Thomas Gassilloud (/fr/; born 21 May 1981) is a French politician who has represented the 10th constituency of the Rhône department in the National Assembly since 2017. First elected to Parliament as a member of La République En Marche! (LREM), he joined Agir in 2020 and sat with the Agir ensemble group in the National Assembly until 2022, when the group was disbanded. Following the 2022 legislative election, he joined the Renaissance group, after Agir was merged into Renaissance (formerly LREM).

==Early life and education==
A native of Saint-Symphorien-sur-Coise, Gassilloud studied at Lumière University Lyon 2 and Emlyon Business School.

==Political career==
In Parliament, Gassilloud serves on the Committee on National Defence and the Armed Forces, which he presided over from 30 June 2022 to 9 June 2024 in the 16th National Assembly. He succeeded Françoise Dumas who lost her seat in the 2022 legislative election. He also served in the Parliamentary Office for the Evaluation of Scientific and Technological Choices (OPECST) from 2017 to 2022.

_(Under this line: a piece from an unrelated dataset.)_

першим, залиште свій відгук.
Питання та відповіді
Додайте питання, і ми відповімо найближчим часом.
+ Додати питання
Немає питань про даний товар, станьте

In addition to his committee assignments, Gassilloud is part of a number of parliamentary friendship groups, including with the Central African Republic, Chad and Mali. He served in the Assemblée parlementaire de la Francophonie (APF) from 2017 to 2022, before he was part of the French delegation to the NATO Parliamentary Assembly from 2022 to 2024, where he served on the Political Committee, the Subcommittee on NATO Partnerships, as well as the Subcommittee on Transatlantic Relations.